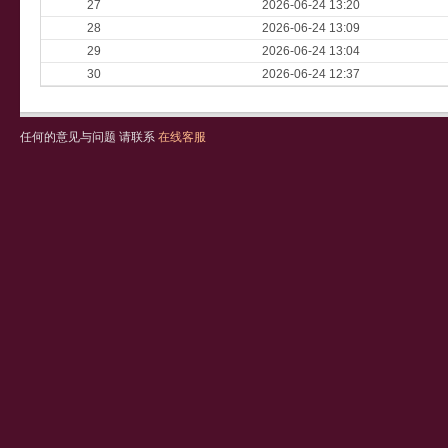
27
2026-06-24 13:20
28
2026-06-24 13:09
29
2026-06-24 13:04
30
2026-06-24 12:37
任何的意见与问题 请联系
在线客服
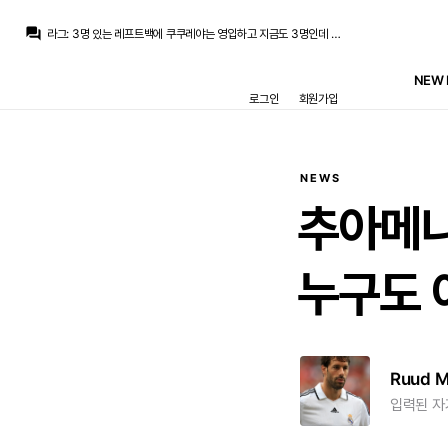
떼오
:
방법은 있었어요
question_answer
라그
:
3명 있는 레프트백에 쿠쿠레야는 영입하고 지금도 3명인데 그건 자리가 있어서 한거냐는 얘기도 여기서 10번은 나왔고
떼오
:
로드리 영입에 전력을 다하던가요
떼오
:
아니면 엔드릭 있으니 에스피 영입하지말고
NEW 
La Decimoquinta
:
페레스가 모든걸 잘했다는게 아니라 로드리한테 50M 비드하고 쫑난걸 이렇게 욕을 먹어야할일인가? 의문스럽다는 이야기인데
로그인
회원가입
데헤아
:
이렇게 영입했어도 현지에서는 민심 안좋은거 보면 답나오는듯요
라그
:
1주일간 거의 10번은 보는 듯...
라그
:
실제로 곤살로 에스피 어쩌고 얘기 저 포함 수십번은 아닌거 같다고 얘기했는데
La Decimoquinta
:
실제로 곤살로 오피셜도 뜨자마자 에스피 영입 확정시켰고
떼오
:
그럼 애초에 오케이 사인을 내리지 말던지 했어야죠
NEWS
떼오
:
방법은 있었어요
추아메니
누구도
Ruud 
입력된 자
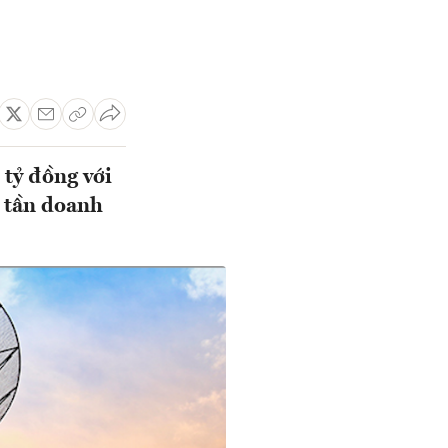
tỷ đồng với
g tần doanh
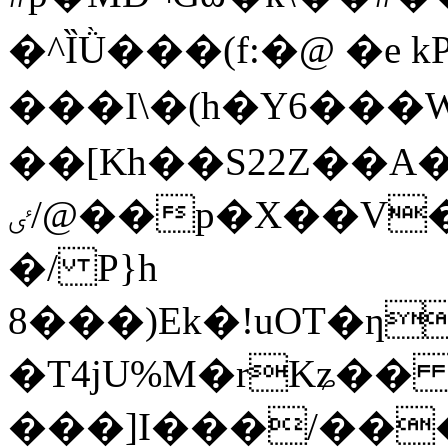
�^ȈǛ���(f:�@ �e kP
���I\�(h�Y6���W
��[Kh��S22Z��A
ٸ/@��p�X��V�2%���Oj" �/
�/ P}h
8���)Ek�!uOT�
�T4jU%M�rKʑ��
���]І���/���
──────
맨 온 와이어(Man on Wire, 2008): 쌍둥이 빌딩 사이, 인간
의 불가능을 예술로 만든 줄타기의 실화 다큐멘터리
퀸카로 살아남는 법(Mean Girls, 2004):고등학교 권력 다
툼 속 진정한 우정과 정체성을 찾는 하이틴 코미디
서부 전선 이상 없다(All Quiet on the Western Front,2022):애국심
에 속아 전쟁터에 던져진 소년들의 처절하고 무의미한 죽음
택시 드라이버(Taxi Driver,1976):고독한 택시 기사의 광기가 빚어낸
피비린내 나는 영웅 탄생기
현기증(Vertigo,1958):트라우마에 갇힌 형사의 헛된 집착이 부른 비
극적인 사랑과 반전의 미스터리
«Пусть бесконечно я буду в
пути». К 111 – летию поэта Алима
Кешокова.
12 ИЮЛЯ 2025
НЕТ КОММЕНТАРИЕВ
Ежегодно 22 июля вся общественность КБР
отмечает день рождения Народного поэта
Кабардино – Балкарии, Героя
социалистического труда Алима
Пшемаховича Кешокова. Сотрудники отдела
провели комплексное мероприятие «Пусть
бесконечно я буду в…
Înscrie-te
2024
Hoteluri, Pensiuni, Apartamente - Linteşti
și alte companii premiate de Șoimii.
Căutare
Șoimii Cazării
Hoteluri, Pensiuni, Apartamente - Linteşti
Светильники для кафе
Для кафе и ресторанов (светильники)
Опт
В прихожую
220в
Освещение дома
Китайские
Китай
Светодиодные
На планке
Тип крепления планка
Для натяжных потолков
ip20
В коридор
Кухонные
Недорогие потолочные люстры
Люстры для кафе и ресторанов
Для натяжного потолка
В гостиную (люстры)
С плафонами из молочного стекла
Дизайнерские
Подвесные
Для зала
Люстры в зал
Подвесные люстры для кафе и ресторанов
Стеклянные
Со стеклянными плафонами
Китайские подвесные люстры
──────
▶ Exercise aim
The required answer is the exact run of lines above starting at the line with "С плафонами из молочного стекла" and ending at the line with "Китайские подвесные люстры", with both ends present.

▶ Output for this exercise
С плафонами из молочного стекла
Дизайнерские
Подвесные
Для зала
Люстры в зал
Подвесные люстры для кафе и ресторанов
Стеклянные
Со стеклянными плафонами
Китайские подвесные люстры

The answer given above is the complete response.